:: What you need to do ::
Reproduce word for word the part of the news excerpt below that begins at "Johnson said EPA’s" and stops after "in her letter.".

:: Extract ::

╭──

A December memo from EPA staff to the board, first reported by E&E News that month, proposes centralizing power in the board’s chair, cutting SAB’s other roughly 40 members from weighing in on what EPA policies the board should review.
Science Chairwoman Eddie Bernice Johnson (D-Texas) says it now appears that measure may have been retaliatory, as shortly thereafter the SAB released draft reports questioning the scientific underpinnings of four major deregulatory efforts from the agency.
“I am particularly troubled by the timing of this draft memorandum as it appears to be a retaliatory reaction to recent draft SAB reports that are critical of several proposed rulemakings being promulgated by the Agency,” Johnson wrote in the letter.
“I have serious questions not just about what practical effects the draft memorandum would have on the SAB’s utility to EPA and the general public, but also about its legality.”
The SAB, traditionally a team of the nation’s top scientists, is asked to weigh in on the EPA’s largest proposals.
It has also been a repeated target of changes under the Trump administration, first under former EPA Administrator Scott Pruiit, who barred people from sitting on the board if they received any EPA grant funding, calling it a conflict of interest. The move blocked a number of academics from sitting on board, skewing its composition to include more industry-affiliated scientists.
Johnson said EPA’s efforts to limit decisions over what the SAB reviews to the chair are not legal.
The law requires EPA to give needed decision-making documents “to ‘the board’ rather than any individual designated by EPA, and authorizes ‘the board’ rather than any single member to review them,” Johnson wrote in her letter.
In a January interview, SAB Chairman Michael Honeycutt told The Hill the changes from EPA put him in a difficult position. He went back to EPA and pushed back against leaving decisions about what to review to just the chairman.
“No one person has all the expertise necessary to make that decision because EPA just deals in so many areas of science. No one person can know all that information,” Honeycutt said.
Read more on the letter here.
TRUMP BAILS OUT REAGAN’S BOYHOOD HOME: The website for Ronald Reagan’s boyhood home proudly says it does not receive any federal funding, but President Trump is seeking to change that with his latest budget proposal.
The president’s budget request sets aside $300,000 for the Ronald Reagan Boyhood Home National Historic Site in Dixon, Ill.
Reagan long espoused views of limited government intervention, the spirit of which carried on through the foundation that ran the museum now staged in his childhood home.
The foundation turned down efforts in the past to sell the home to the National Park Service (NPS), arguing doing so would have been against Reagan’s principles.
“He didn’t think that government needed to be so big, he didn’t think government needed to be involved in our daily lives, and people really took that to heart here,” a former director of Ronald Reagan Boyhood Home Preservation Foundation told former Sen. Tom Coburn (R-Okla.) for his 2013 report that questioned Congress’s “misplaced priorities” in running NPS.

╰──

:: Data section ::
╭──

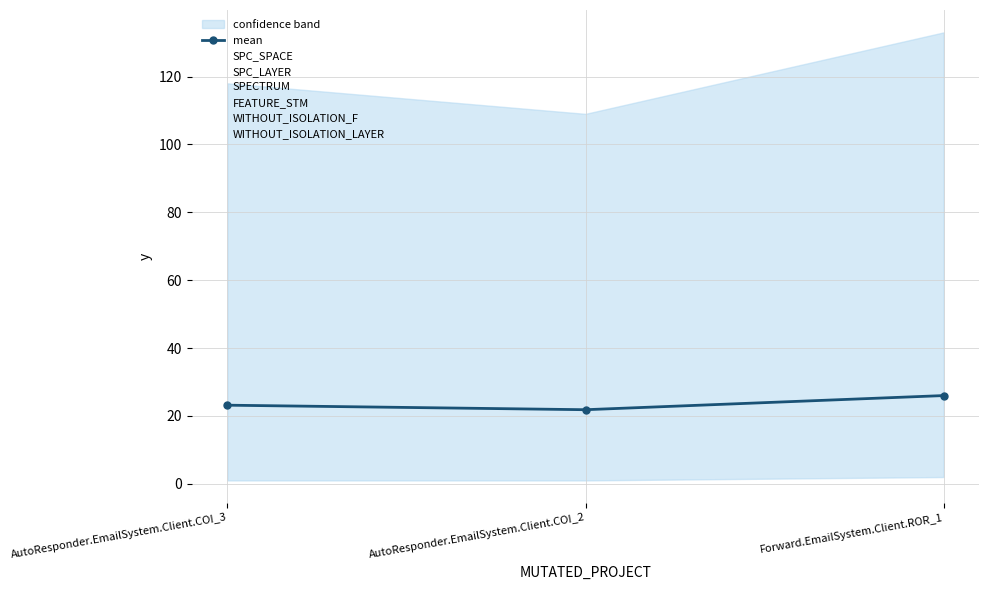

What is the minimum value shown in the chart?

1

╰──

:: Output of the task ::
Johnson said EPA’s efforts to limit decisions over what the SAB reviews to the chair are not legal.
The law requires EPA to give needed decision-making documents “to ‘the board’ rather than any individual designated by EPA, and authorizes ‘the board’ rather than any single member to review them,” Johnson wrote in her letter.